Sysmon is going to generate a lot of logs. While its value comes from its chattiness, you need to fine-tune your system so that you're getting only the data you need. Many teams struggle with the volume of data and keeping it under control.
Using the Graylog Illuminate content pack for Sysmon
With Graylog Illuminate’s content pack for Sysmon, you can collect and analyze your logs in a centralized location.
We’ve built aggregations with the Illuminate Sysmon content, including dashboards that help you get through the data. This feature lets you look at your environment, identify outliers, and immediately or rapidly understand what's going on with all of your Windows systems, including workstations and servers.
With the dashboards we've built, you can drill into activities on an individual workstation and whatever logs spawned due to this activity.
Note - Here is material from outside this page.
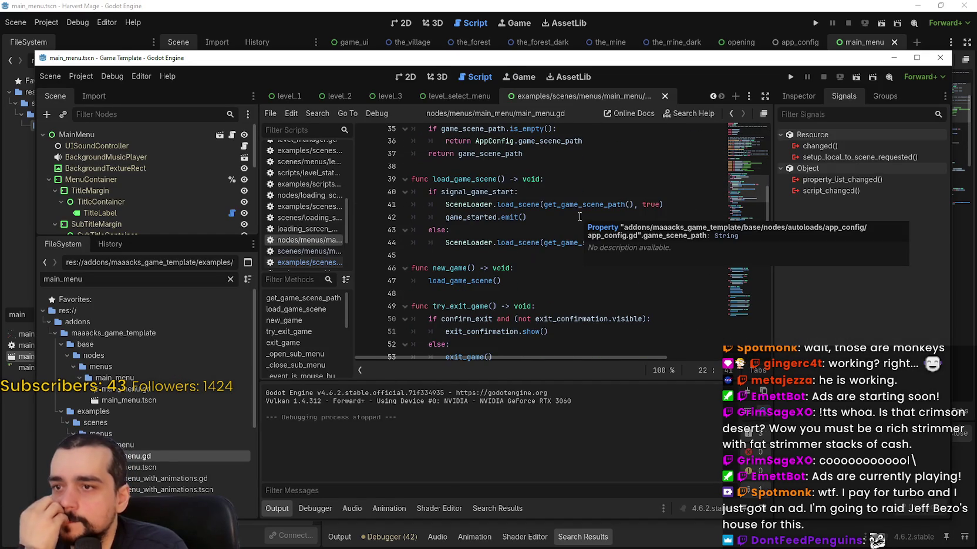
scroll(631, 259, down, 6)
This data gives you clear evidence in those dashboards for those individual workflows.
Our Illuminate Sysmon content pack includes almost 40 parsing rules for all the bits of information you need. These rules give you a good head start with some key identifications that provide you with visibility into the activity Sysmon tracks. With the content pack, you don’t need someone who can create the rules, and you eliminate the time it takes to configure them.
The rules cover almost everything Sysmon generates, up to the most recent version to make sure that you can process every event.
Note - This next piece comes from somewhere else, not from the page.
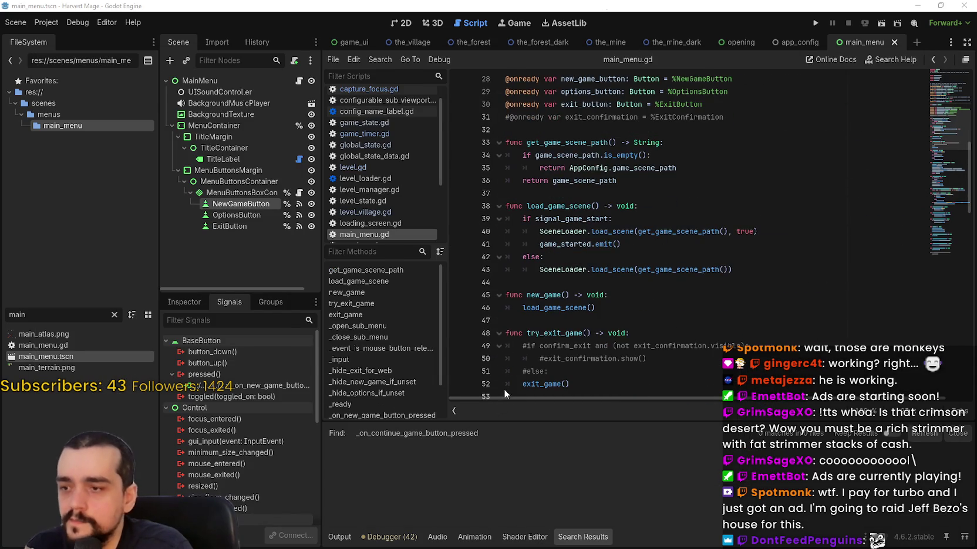
key(alt+Tab)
Manage data and reduce noise
One of the things our dashboards will do is help you tune Sysmon. We built aggregations that reduce the time it takes to tune Sysmon and the excess “noise” and traffic. These aggregations mean you can configure it properly to accelerate the amount of high-value data/
The new content pack means you can utilize lookup tables. To help detect track potential fallout from the SolarWinds hack, we built lookup tables that include hash values and DNS destinations for visibility into the bad DNS locations or IP addresses. Then, you can schedule and set the timing for when the search executes.
Graylog Illuminate Content Pack for Sysmon
With Graylog Illuminate, you can eliminate many of the challenges organizations face when trying to get started with Sysmon. Sysmon events give you the data necessary to track the activity on endpoints. Graylog’s Illuminate content pack for Sysmon helps you maximize the return on investment by removing many of the primary pain points.
Graylog’s Illuminate for Sysmon content pack reduces the amount of time it takes to get started tracking important data and makes it easier to tune your deployment. By bringing together all of your Sysmon data and your other event logs, you can have full visibility to help protect your Windows systems.